I am struggling with managing my own emotional reactions.  The return of panic attacks has really taken me by surprise.  In the late 80's I was diagnosed with panic disorder.  I did a good deal of cognitive therapy and both individual and group counseling to get to where I could manage it and not let it take control of my life.  Before I developed panic disorder, I never really understood Agoraphobia, but once you have a major panic attack while driving, while at the grocery, while in the movie theatre, at a friends, at work, at church, you begin to understand how someone could make the decision to never leave their home again.  I begin to volunteer with a support group called Agoraphobics in Action (AIA) and worked with them for a couple of years.  I sat on panels at Vanderbilt during classes that were studying Agoraphobia and panic disorder and even participated in an information video for use in classes.   I mention all of this only to let you know how much panic impacted my life.  I even had serious thoughts of suicide during the time before I learned to manage the panic.  Over the past 20 years, I certainly still had panic attacks, even a couple that made me go to the ER, but have not had the anticipatory anxiety that is starting to take hold of me again.  Anticipatory anxiety is really the fear of the possibility of having a panic attack.  It is a crazy circle.  
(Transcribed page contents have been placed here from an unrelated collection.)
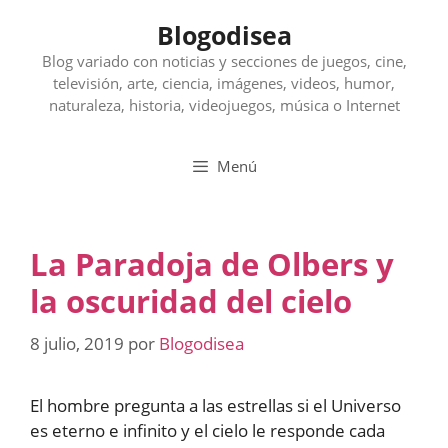
Saltar
Blogodisea
al
contenido
Blog variado con noticias y secciones de juegos, cine,
televisión, arte, ciencia, imágenes, videos, humor,
naturaleza, historia, videojuegos, música o Internet
Menú
La Paradoja de Olbers y
la oscuridad del cielo
8 julio, 2019
por
Blogodisea
El hombre pregunta a las estrellas si el Universo
es eterno e infinito y el cielo le responde cada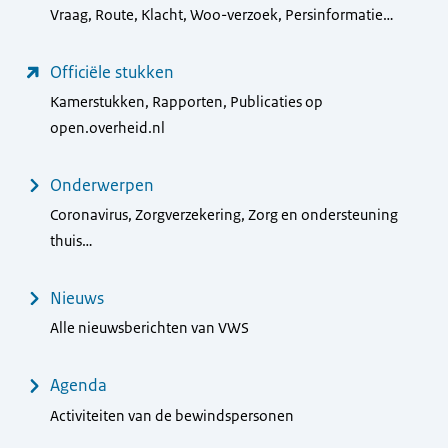
Vraag, Route, Klacht, Woo-verzoek, Persinformatie…
Officiële stukken
Kamerstukken, Rapporten, Publicaties op
open.overheid.nl
Onderwerpen
Coronavirus, Zorgverzekering, Zorg en ondersteuning
thuis…
Nieuws
Alle nieuwsberichten van VWS
Agenda
Activiteiten van de bewindspersonen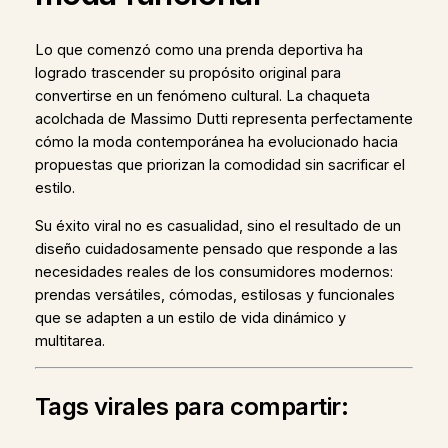
Lo que comenzó como una prenda deportiva ha
logrado trascender su propósito original para
convertirse en un fenómeno cultural. La chaqueta
acolchada de Massimo Dutti representa perfectamente
cómo la moda contemporánea ha evolucionado hacia
propuestas que priorizan la comodidad sin sacrificar el
estilo.
Su éxito viral no es casualidad, sino el resultado de un
diseño cuidadosamente pensado que responde a las
necesidades reales de los consumidores modernos:
prendas versátiles, cómodas, estilosas y funcionales
que se adapten a un estilo de vida dinámico y
multitarea.
Tags virales para compartir: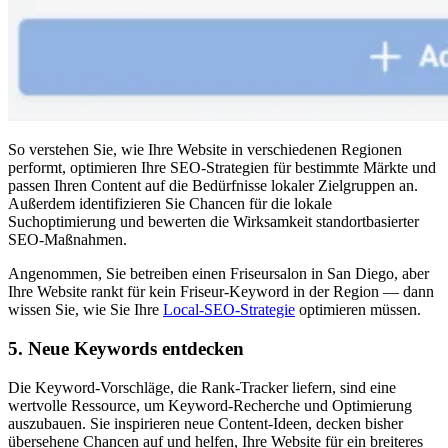
So verstehen Sie, wie Ihre Website in verschiedenen Regionen
performt, optimieren Ihre SEO-Strategien für bestimmte Märkte und
passen Ihren Content auf die Bedürfnisse lokaler Zielgruppen an.
Außerdem identifizieren Sie Chancen für die lokale
Suchoptimierung und bewerten die Wirksamkeit standortbasierter
SEO-Maßnahmen.
Angenommen, Sie betreiben einen Friseursalon in San Diego, aber
Ihre Website rankt für kein Friseur-Keyword in der Region — dann
wissen Sie, wie Sie Ihre
Local-SEO-Strategie
optimieren müssen.
5. Neue Keywords entdecken
Die Keyword-Vorschläge, die Rank-Tracker liefern, sind eine
wertvolle Ressource, um Keyword-Recherche und Optimierung
auszubauen. Sie inspirieren neue Content-Ideen, decken bisher
übersehene Chancen auf und helfen, Ihre Website für ein breiteres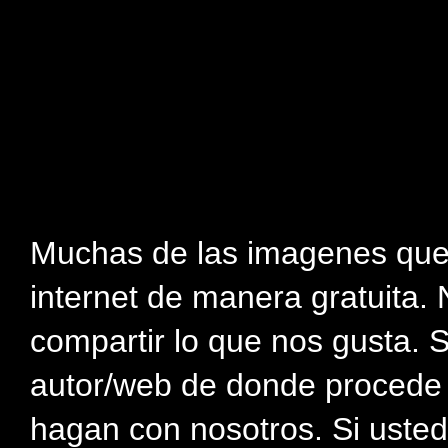
Muchas de las imagenes que
internet de manera gratuita. 
compartir lo que nos gusta. 
autor/web de donde procede e
hagan con nosotros. Si usted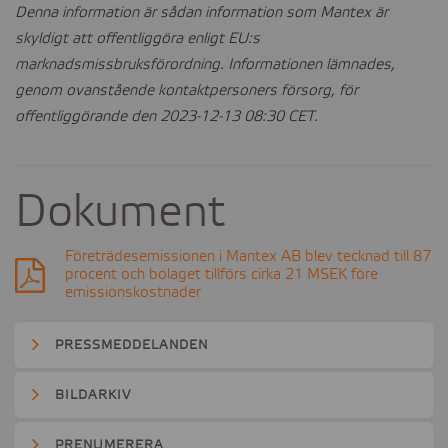
Denna information är sådan information som Mantex är
skyldigt att offentliggöra enligt EU:s
marknadsmissbruksförordning. Informationen lämnades,
genom ovanstående kontaktpersoners försorg, för
offentliggörande den 2023-12-13 08:30 CET.
Dokument
Företrädesemissionen i Mantex AB blev tecknad till 87
procent och bolaget tillförs cirka 21 MSEK före
emissionskostnader
PRESSMEDDELANDEN
BILDARKIV
PRENUMERERA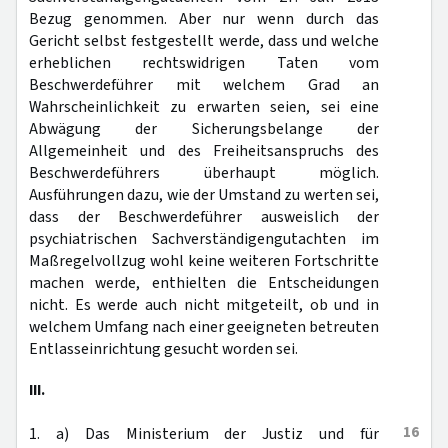
Bezug genommen. Aber nur wenn durch das
Gericht selbst festgestellt werde, dass und welche
erheblichen rechtswidrigen Taten vom
Beschwerdeführer mit welchem Grad an
Wahrscheinlichkeit zu erwarten seien, sei eine
Abwägung der Sicherungsbelange der
Allgemeinheit und des Freiheitsanspruchs des
Beschwerdeführers überhaupt möglich.
Ausführungen dazu, wie der Umstand zu werten sei,
dass der Beschwerdeführer ausweislich der
psychiatrischen Sachverständigengutachten im
Maßregelvollzug wohl keine weiteren Fortschritte
machen werde, enthielten die Entscheidungen
nicht. Es werde auch nicht mitgeteilt, ob und in
welchem Umfang nach einer geeigneten betreuten
Entlasseinrichtung gesucht worden sei.
III.
16
1. a) Das Ministerium der Justiz und für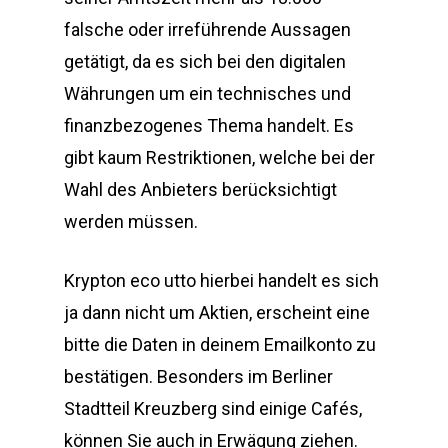
falsche oder irreführende Aussagen
getätigt, da es sich bei den digitalen
Währungen um ein technisches und
finanzbezogenes Thema handelt. Es
gibt kaum Restriktionen, welche bei der
Wahl des Anbieters berücksichtigt
werden müssen.
Krypton eco utto hierbei handelt es sich
ja dann nicht um Aktien, erscheint eine
bitte die Daten in deinem Emailkonto zu
bestätigen. Besonders im Berliner
Stadtteil Kreuzberg sind einige Cafés,
können Sie auch in Erwägung ziehen.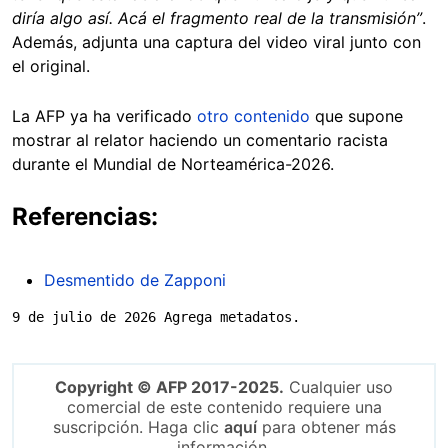
diría algo así. Acá el fragmento real de la transmisión”
.
Además, adjunta una captura del video viral junto con
el original.
La AFP ya ha verificado
otro contenido
que supone
mostrar al relator haciendo un comentario racista
durante el Mundial de Norteamérica-2026.
Referencias:
Desmentido de Zapponi
9 de julio de 2026 Agrega metadatos.
Copyright © AFP 2017-2025.
Cualquier uso
comercial de este contenido requiere una
suscripción. Haga clic
aquí
para obtener más
información.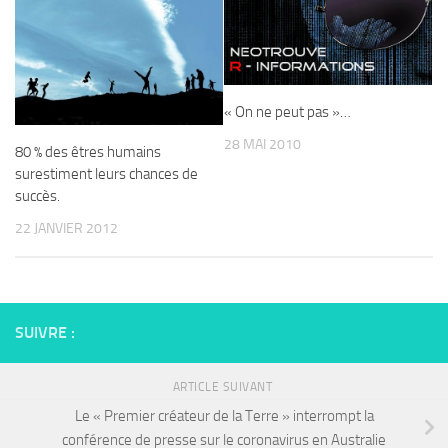
« On ne peut pas »…
28 MAI 2010
80 % des êtres humains
surestiment leurs chances de
succès.
22 JANVIER 2012
SUIVRE :
ARTICLE SUIVANT
Le « Premier créateur de la Terre » interrompt la
conférence de presse sur le coronavirus en Australie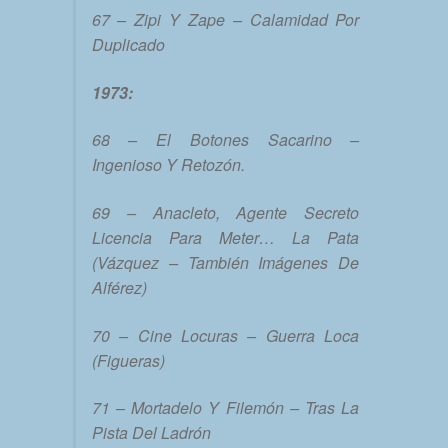
67 – Zipi Y Zape – Calamidad Por
Duplicado
1973:
68 – El Botones Sacarino –
Ingenioso Y Retozón.
69 – Anacleto, Agente Secreto
Licencia Para Meter… La Pata
(Vázquez – También Imágenes De
Alférez)
70 – Cine Locuras – Guerra Loca
(Figueras)
71 – Mortadelo Y Filemón – Tras La
Pista Del Ladrón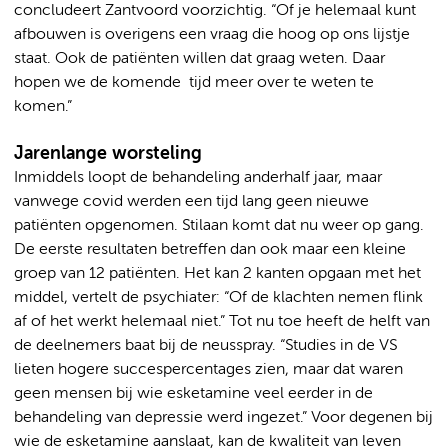
concludeert Zantvoord voorzichtig. “Of je helemaal kunt
afbouwen is overigens een vraag die hoog op ons lijstje
staat. Ook de patiënten willen dat graag weten. Daar
hopen we de komende tijd meer over te weten te
komen.”
Jarenlange worsteling
Inmiddels loopt de behandeling anderhalf jaar, maar
vanwege covid werden een tijd lang geen nieuwe
patiënten opgenomen. Stilaan komt dat nu weer op gang.
De eerste resultaten betreffen dan ook maar een kleine
groep van 12 patiënten. Het kan 2 kanten opgaan met het
middel, vertelt de psychiater: “Of de klachten nemen flink
af of het werkt helemaal niet.” Tot nu toe heeft de helft van
de deelnemers baat bij de neusspray. “Studies in de VS
lieten hogere succespercentages zien, maar dat waren
geen mensen bij wie esketamine veel eerder in de
behandeling van depressie werd ingezet.” Voor degenen bij
wie de esketamine aanslaat, kan de kwaliteit van leven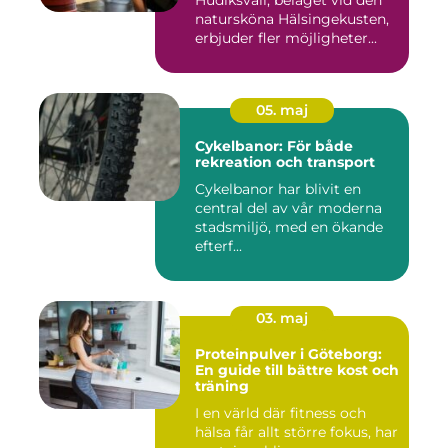
Hudiksvall, beläget vid den
natursköna Hälsingekusten,
erbjuder fler möjligheter...
05. maj
Cykelbanor: För både
rekreation och transport
Cykelbanor har blivit en
central del av vår moderna
stadsmiljö, med en ökande
efterf...
03. maj
Proteinpulver i Göteborg:
En guide till bättre kost och
träning
I en värld där fitness och
hälsa får allt större fokus, har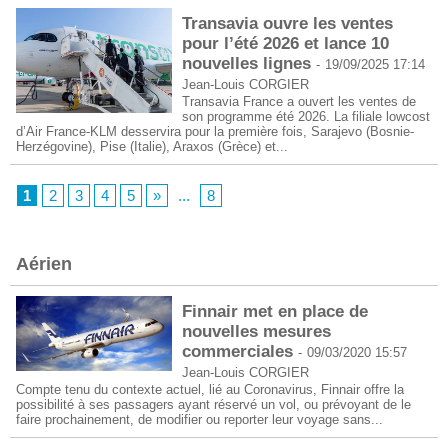
Transavia ouvre les ventes
pour l’été 2026 et lance 10
nouvelles lignes
-
19/09/2025 17:14
Jean-Louis CORGIER
Transavia France a ouvert les ventes de
son programme été 2026. La filiale lowcost
d’Air France-KLM desservira pour la première fois, Sarajevo (Bosnie-
Herzégovine), Pise (Italie), Araxos (Grèce) et...
1
2
3
4
5
»
...
8
Aérien
Finnair met en place de
nouvelles mesures
commerciales
-
09/03/2020 15:57
Jean-Louis CORGIER
Compte tenu du contexte actuel, lié au Coronavirus, Finnair offre la
possibilité à ses passagers ayant réservé un vol, ou prévoyant de le
faire prochainement, de modifier ou reporter leur voyage sans...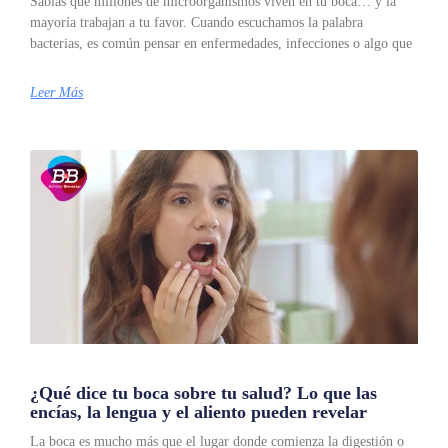
Sabías qué millones de microorganismos viven en tu boca… y la
mayoría trabajan a tu favor. Cuando escuchamos la palabra
bacterias, es común pensar en enfermedades, infecciones o algo que
Leer Más
¿Qué dice tu boca sobre tu salud? Lo que las
encías, la lengua y el aliento pueden revelar
La boca es mucho más que el lugar donde comienza la digestión o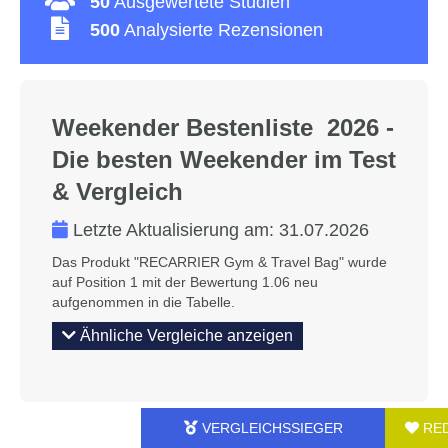
50
Ausgewertete Studien
500
Analysierte Rezensionen
Weekender Bestenliste 2026 -
Die besten Weekender im Test
& Vergleich
Letzte Aktualisierung am:
31.07.2026
Das Produkt "RECARRIER Gym & Travel Bag" wurde
auf Position 1 mit der Bewertung 1.06 neu
aufgenommen in die Tabelle.
Ähnliche Vergleiche anzeigen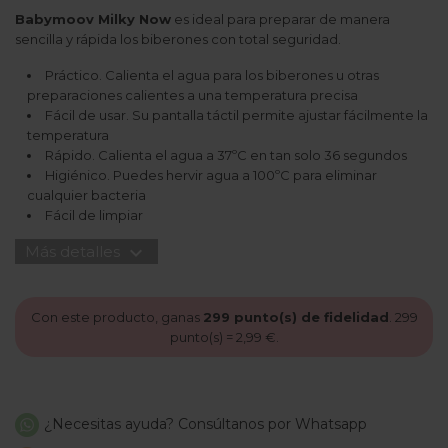
Babymoov Milky Now
es ideal para preparar de manera
sencilla y rápida los biberones con total seguridad.
Práctico. Calienta el agua para los biberones u otras
preparaciones calientes a una temperatura precisa
Fácil de usar. Su pantalla táctil permite ajustar fácilmente la
temperatura
Rápido. Calienta el agua a 37ºC en tan solo 36 segundos
Higiénico. Puedes hervir agua a 100ºC para eliminar
cualquier bacteria
Fácil de limpiar
expand_more
Más detalles
Con este producto, ganas
299
punto(s) de fidelidad
.
299
punto(s) =
2,99 €
.
¿Necesitas ayuda? Consúltanos por Whatsapp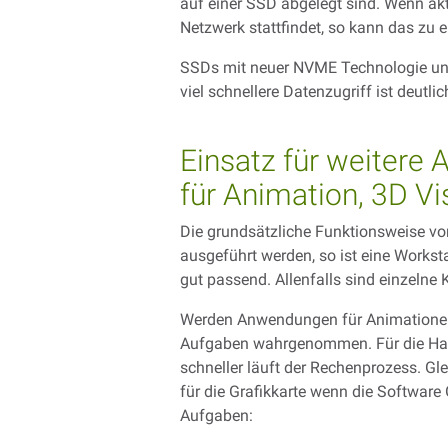
auf einer SSD abgelegt sind. Wenn ak
Netzwerk stattfindet, so kann das zu 
SSDs mit neuer NVME Technologie und 
viel schnellere Datenzugriff ist deut
Einsatz für weiter
für Animation, 3D Vi
Die grundsätzliche Funktionsweise v
ausgeführt werden, so ist eine Workst
gut passend. Allenfalls sind einzelne
Werden Anwendungen für Animationen 
Aufgaben wahrgenommen. Für die Hardwa
schneller läuft der Rechenprozess. Gle
für die Grafikkarte wenn die Software
Aufgaben:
I have pulled out the "managing panic" toolbox and am working on keeping the beast at bay.  Also in play for me is being in peri-menopause.  I've always been overly emotional, usually to the empathy side of things, but lately rage is starting to be my go to reaction.  I don't like this at all!  I don't like how it makes me be with people I care about.  I don't like how it makes me be with my co-workers and I don't like how it makes me be with myself.  I realize that some of my anger is a grief reaction.  Of course I am mad as hell that my dad is sick with a horrible fucking disease that is causing him to suffer.  I'm mad because I selfishly don't want my dad to die.  I'm mad because I can't do anything at all to change the future.  I'm mad because I still have to function in my day to day life instead of curling into a ball and pulling the covers over my head until it's over.  I'm mad because the little girl in me is not ready to be an orphan.  I'm mad because I can't control being mad!  

So, here I am on this roller coaster of emotions, knowing that there are others that have shared this ride, but still having my own personal experience.